1.10 Smallest Window containing Substring (hard)

Problem:

78. Minimum Window Substring

Given two strings s and t of lengths m and n respectively, return the minimum window substring of s such that every character in t (including duplicates) is included in the window. If there is no such substring, return the empty string "".

The testcases will be generated such that the answer is unique.

A substring is a contiguous sequence of characters within the string.

Example 1:

Input: s = "ADOBECODEBANC", t = "ABC"
Output: "BANC"
Explanation: The minimum window substring "BANC" includes 'A', 'B', and 'C' from string t.

Example 2:

Input: s = "a", t = "a"
Output: "a"
Explanation: The entire string s is the minimum window.

Example 3:

Input: s = "a", t = "aa"
Output: ""
Explanation: Both 'a's from t must be included in the window.
Since the largest window of s only has one 'a', return empty string.

Constraints:

• m == s.length

• n == t.length

• 1 <= m, n <= 105

• s and t consist of uppercase and lowercase English letters.

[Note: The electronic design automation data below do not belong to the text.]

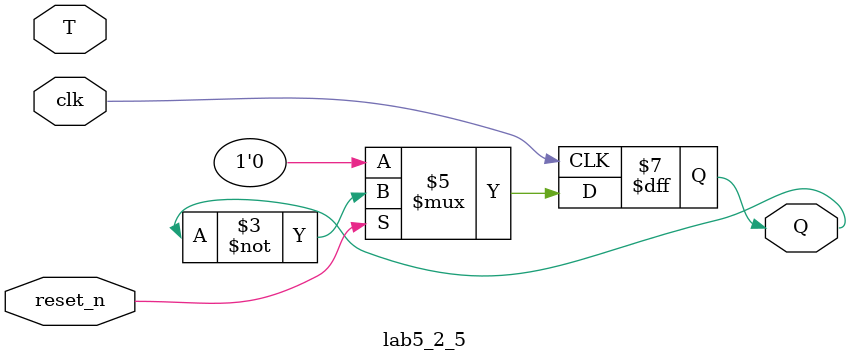
<source format=v>
`timescale 1ns / 1ps


module lab5_2_5(
    input T,
    input reset_n,
    input clk,
    output reg Q
    );
    
    always @ (negedge clk) begin
        if (~reset_n)
            Q <= 0;
        else
            Q <= ~Q;
    end
endmodule

</source>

Follow up: Could you find an algorithm that runs in O(m + n) time?

class Solution {
    public String minWindow(String s, String t) {
        // corner case
        if(s == null || t == null || s.length() == 0 || t.length() == 0 || s.length() < t.length()) return "";
        
        // construct model
        int minLeft = 0;
        int minRight = 0;
        int min = s.length();
        boolean flag = false;
        
        Map<Character, Integer> map = new HashMap<>();
        int count = t.length(); // the number of characters that I need to match
        for(char c : t.toCharArray()) map.put(c, map.getOrDefault(c, 0) + 1);
        
        // unfixed sliding window, 2 pointers
        int i = 0;
        int j = 0;
        while(j < s.length()){
            char c = s.charAt(j);
            if(map.containsKey(c)){
                map.put(c, map.get(c) - 1);
                if(map.get(c) >= 0) count--; // if still unmatched characters, then count--
            }
            
            // if found a susbtring
            while(count == 0 && i <= j){
                // update global min
                flag = true;
                int curLen = j + 1 - i;
                if(curLen <= min){
                    minLeft = i;
                    minRight = j;
                    min = curLen;
                }
                
                // shrink left pointer
                char leftC = s.charAt(i);
                if(map.containsKey(leftC)){
                    map.put(leftC, map.get(leftC) + 1);
                    if(map.get(leftC) >= 1) count++;
                }
                i++;
            } 
            j++;
        }
        
        return flag == true ? s.substring(minLeft, minRight + 1): "";
    }
}